Mexican Egg Scramble

An egg scramble is a nice way to use up some stuff laying around in your fridge. And, it doesn't require the finesse of flipping an omelet. If you can make scrambled eggs, you can make this. It comes as no surprise to lots of you here that Chris and I like spicy food. This Mexican Egg Scramble is just another way to get some spicy food. It's also a nice meatless alternative.

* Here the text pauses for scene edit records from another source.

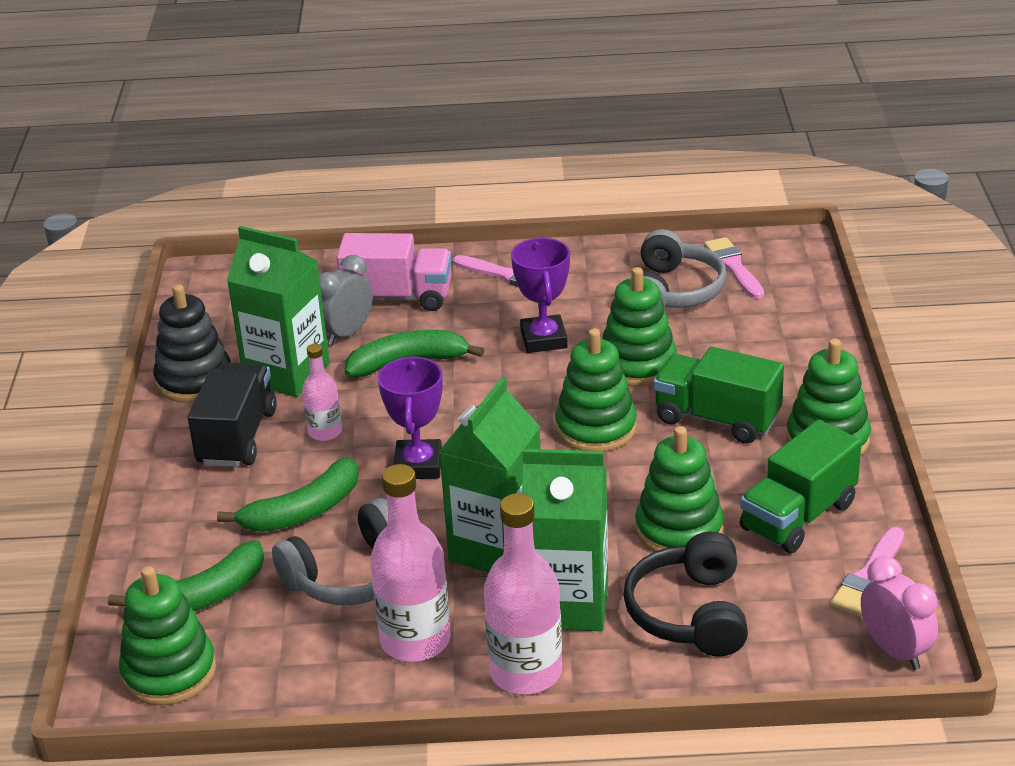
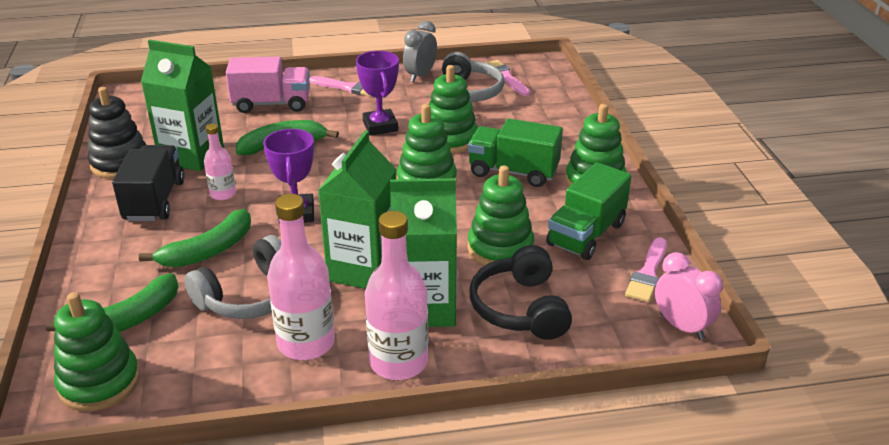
camera: 10 degrees left, 0 degrees up
grey clock [319,255,373,345] -> grey clock moved to [403,21,437,82]

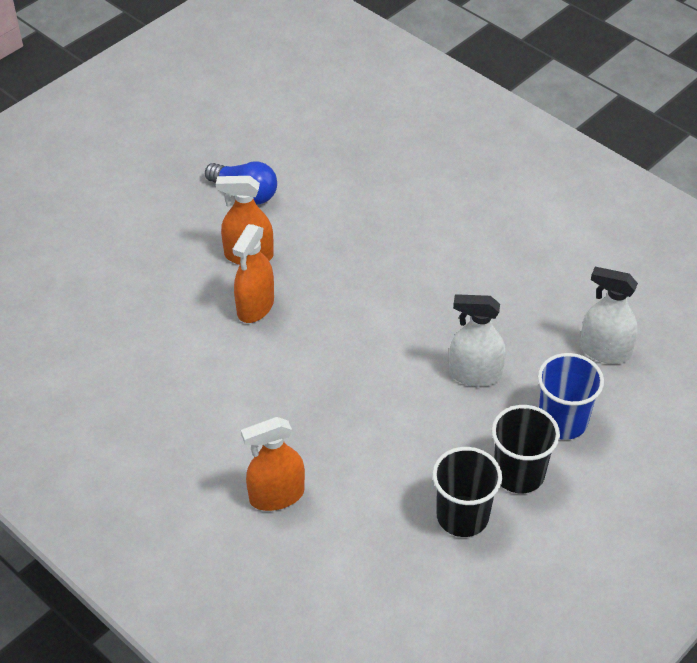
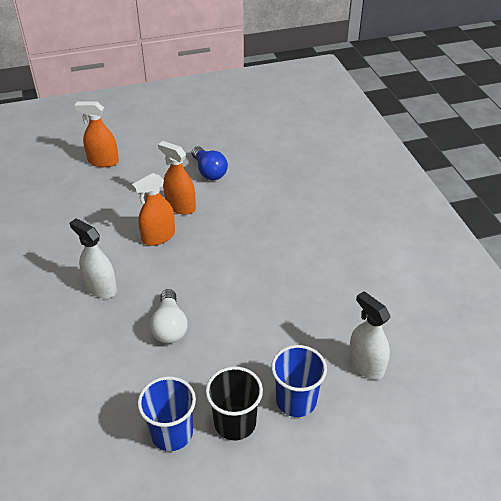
camera: 30 degrees right, 5 degrees down
orange spray bottle [241,417,305,511] -> orange spray bottle moved to [74,101,119,167]
black cup [432,447,502,537] -> blue cup [138,376,196,451]
white spray bottle [449,294,506,387] -> white spray bottle moved to [69,218,117,298]
none -> white light bulb [150,289,188,343]

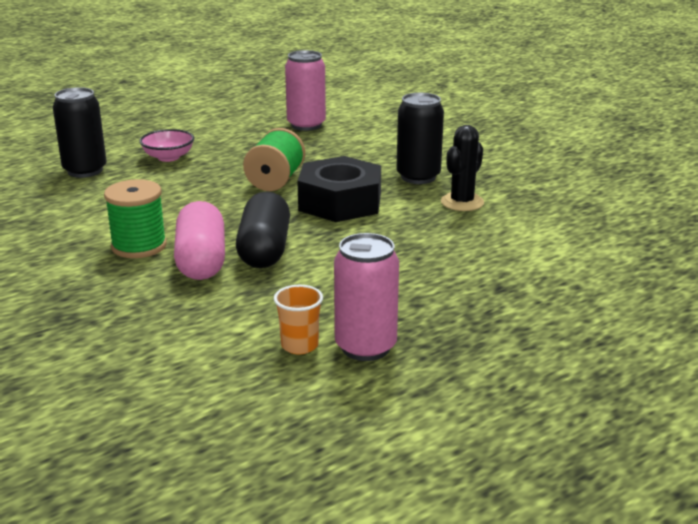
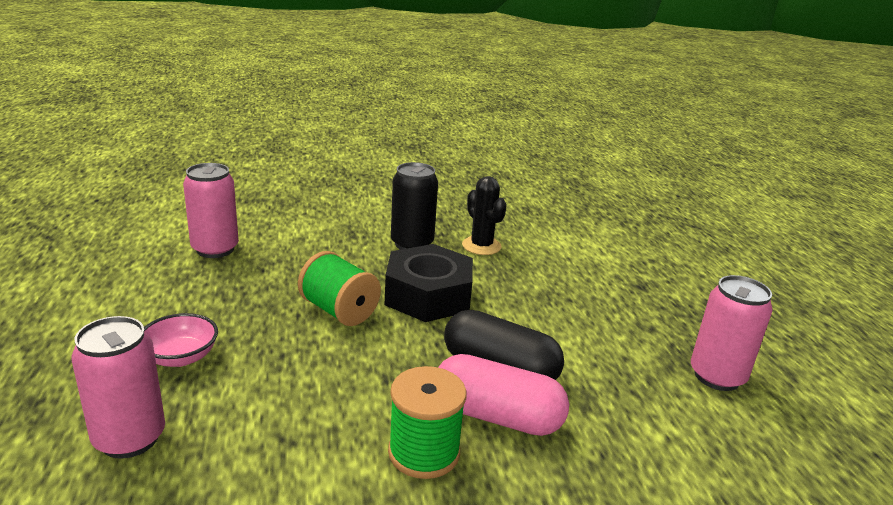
camera: 65 degrees left, 0 degrees up
black can [53,87,107,178] -> pink can [72,316,165,459]
orange cup [274,285,323,354] -> none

Ingredients (for 2 generous servings, or 3 good-sized servings):

  • 6 eggs
  • 2 Tbsp milk
  • .5 Tbsp Olive Oil
  • 2 jalapenos, seeded & minced
  • 1 Tbsp shallot, or onion, minced
  • 1/4 cup black beans, drained & rinsed
  • 1 small tomato, diced
  • 2 ounces shredded cheddar cheese
  • 1/2 avocado, diced


  1. Whisk eggs and milk together in a large bowl.
  2. Heat olive oil in a large skillet on medium heat. Add olive oil, jalapeno, shallot/onion, and black beans and cook until softened, about 5 minutes.
  3. Add eggs to skillet and scramble the eggs. When eggs are 90% cooked, stir in cheese, tomato and avocado. Kill the heat and serve!